You may, for convenience, choose to also manually install the software on your personal machine. Keep in mind, however, that this is not officially supported and it is at your own risk: ML4T_Software_Manual_Installation

Important note: We use a specific, static dataset for this course, which we will provide. If you download your own data from Yahoo (or elsewhere), you will get wrong answers on assignments.
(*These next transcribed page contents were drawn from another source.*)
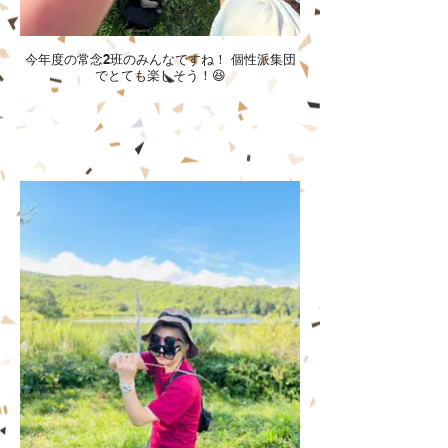
今年度の常念2班のみんなですね！ 個性派集団
でとても楽しそう！😆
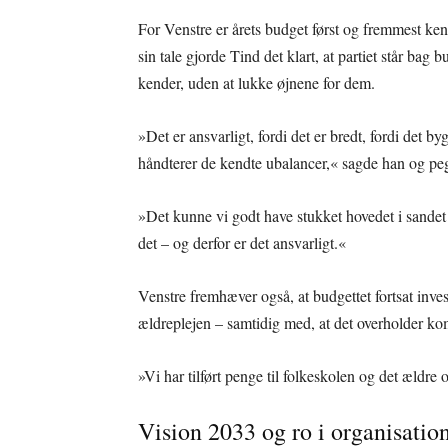
For Venstre er årets budget først og fremmest ke
sin tale gjorde Tind det klart, at partiet står bag
kender, uden at lukke øjnene for dem.
»Det er ansvarligt, fordi det er bredt, fordi det b
håndterer de kendte ubalancer,« sagde han og pe
»Det kunne vi godt have stukket hovedet i sandet 
det – og derfor er det ansvarligt.«
Venstre fremhæver også, at budgettet fortsat inve
ældreplejen – samtidig med, at det overholder
»Vi har tilført penge til folkeskolen og det ældre 
Vision 2033 og ro i organisatio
Access to machines at Georgia Tech

We will configure machines at Georgia Tech so that you can connect to them remotely using your GT login credentials. To connect to one of these machines, open a terminal window (or DOS window) and type:

xhost +
ssh -X gtname@buffet0X.cc.gatech.edu

You will then be asked for your password and be logged in. In order to distribute workload across the machines, please use the specific machines as follows:

  • buffet01.cc.gatech.edu if your last name begins with A-F
  • buffet02.cc.gatech.edu if your last name begins with G-L
  • buffet03.cc.gatech.edu if your last name begins with M-R
  • buffet04.cc.gatech.edu if your last name begins with S-Z

Install set up and test an image

If you don't want to connect remotely to GT machines, you can download and install a bootable image that can run in a virtual machine.

Required software

Install Python 2.7 (NOT Python 3) and the necessary libraries as instructed below for your favorite platform.

Linux

  • Install Python 2.7 [link]
  • Install pip (in case your Python doesn't come with it) [link]
  • Install virtualenv, virtualenvwrapper (highly recommended) [link]
    • Create a virtual environment to use for this course:
   $ mkvirtualenv ml4t
   $ workon ml4t
    • And then pip install the following within it.
  • NumPy 1.9+, SciPy 0.14+, Matplotlib 1.1+, Pandas 0.16+ [link]

Mac OS X

  • Install Python 2.7 via Homebrew
    • If you don't have it already, first get Homebrew
    • Then: brew install python
  • Install virtualenv, virtualenvwrapper (highly recommended) [link]
    • Create a virtual environment to use for this course:
   $ mkvirtualenv ml4t
   $ workon ml4t
    • And then pip install the following within it.
  • NumPy 1.9+, SciPy 0.14+, Matplotlib 1.1+, Pandas 0.16+ [link]

Windows

  • Install Python 2.7 [link]
  • Install pip (in case your Python doesn't come with it) [link]
  • Install virtualenv, virtualenvwrapper (highly recommended) [link]
    • Create a virtual environment to use for this course:
   C:\Users\Monty> mkvirtualenv ml4t
   C:\Users\Monty> workon ml4t
    • And then pip install the following within it.
  • NumPy 1.9+, SciPy 0.14+, Matplotlib 1.1+, Pandas 0.16+ [link]

Optional software

Data

  • Download: ml4t.zip
    Note: If you downloaded this prior to Aug 21, 2015, please download again. Some missing files have been included and minor issues fixed.
  • Unzip it. That should create a ml4t/ directory with the following contents:
   ml4t
   ├── data
   │   ├── $DJI.csv
   │   ├── $SPX.csv
   │   ├── $VIX.csv
   │   ├── A.csv
   │   ├── AA.csv
   │   ├── AAPL.csv
   │   ├── ...
   │   ├── YHOO.csv
   │   ├── YUM.csv
   │   ├── ZION.csv
   │   └── ZMH.csv
   └── validate_env.py

Whenever you need to work on assignments for this class, run your program from within ml4t/ so that you can access data/*.csv using a relative path.

Test installation

Test your environment by running the script validate_env.py from the ml4t/ directory:

   python validate_env.py

If it complains, or if any of the installed library versions are older than the desired versions, fix the problems, and then repeat.

A clean output from validate_env.py is required for MC1-Homework-2.